Um dos méritos do Bolsa Família é a permanência das crianças na escola. Como o programa poderia progredir para garantir a volta dos adultos ao sistema educativo. Sem essa progressão, tudo indica que os adultos ficarão no círculo da pobreza...
Fazer da volta à escola uma condição para que adultos recebam o Bolsa Família? Acho que não. Temos de levar em conta que o programa permite acesso a 30 programas federais diferentes, inclusive a escola. Os governos municipais e estaduais poderiam ajudar a criar políticas de acesso à educação de adultos. No futuro, concordo, teremos de nos deter nessa questão. Ainda assim, digo que temos 500 mil participantes do Bolsa Família matriculados na EJA [Educação de Jovens e Adultos]. Não tenho uma pesquisa que permita afirmar que o programa incentiva os adultos a voltarem à escola, mas que essa é uma preocupação, é.
O que mais chama atenção das comitivas internacionais que vêm ao Brasil para conhecer o programa?
O cadastro único. Os estrangeiros querem saber como funciona e como fazemos para conseguir uma base de dados fidedigna, que permita dirigir recursos para os mais pobres, sem perdas pelo caminho. Em segundo lugar, têm curiosidade pela logística. O Bolsa Família funciona num país continental, articulando os estados e os 5,5 mil municípios que assinaram os termos de adesão ao programa.

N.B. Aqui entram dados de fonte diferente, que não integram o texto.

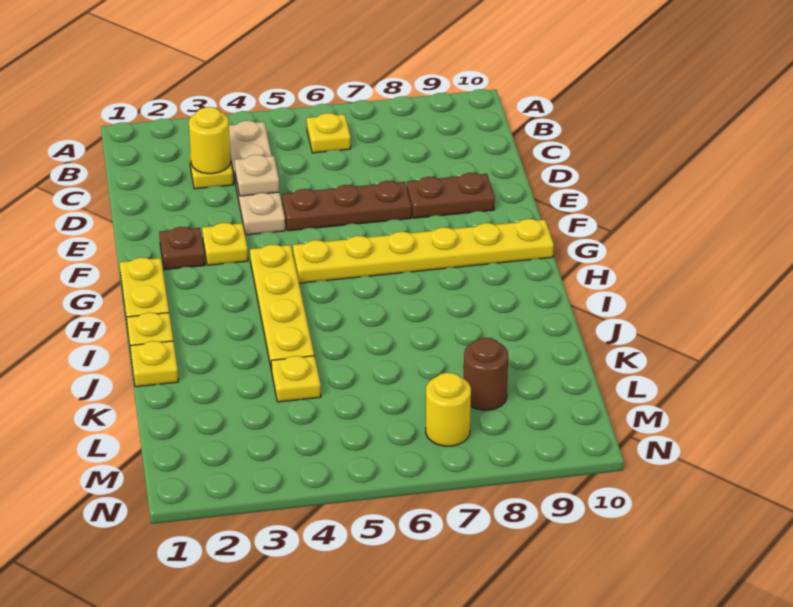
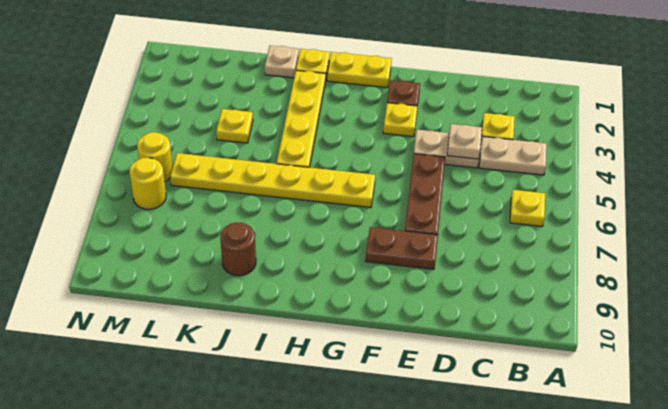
yellow round brick C3 level 2 -> yellow round brick M6 level 1
brown plate E8:E9 level 1 -> brown plate E8:F8 level 1
yellow plate G4:J4 level 1 -> yellow plate I2:I5 level 1
yellow plate G5:G10 level 1 -> yellow plate G6:L6 level 1
yellow plate J1 level 1 -> tan plate J1 level 1
brown round brick L8 level 1 -> brown round brick J9 level 1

A comunidade internacional entende que as políticas de desenvolvimento econômico são insuficientes e que boas políticas sociais podem ajudar a reverter o quadro de concentração de renda. O Brasil desponta porque conseguiu deter esse processo e acabou se tornando referência. O Bolsa Família virou uma inspiração.
Quem copia o Brasil?
Brasil e México são países pioneiros em transferência de renda nas Américas. No México, chamava-se Prospera. Nos demais países do continente e Caribe foram introduzidos programas com os mesmos conceitos. O Bolsa tem como primeiro objetivo o combate à pobreza extrema. No México, o programa serve de apoio à educação. O programa chileno surgiu no início dos anos 90, era um programa de reação a uma crise, previa um período máximo de participação, mas não teve sequência. A Índia desenvolve um programa de proteção social, o Mahatma Gandhi. É para a área rural e transfere renda para adultos, desempregados e pobres que querem trabalham em processo de desenvolvimento do campo. Ainda assim, o Bolsa Família é o maior no mundo.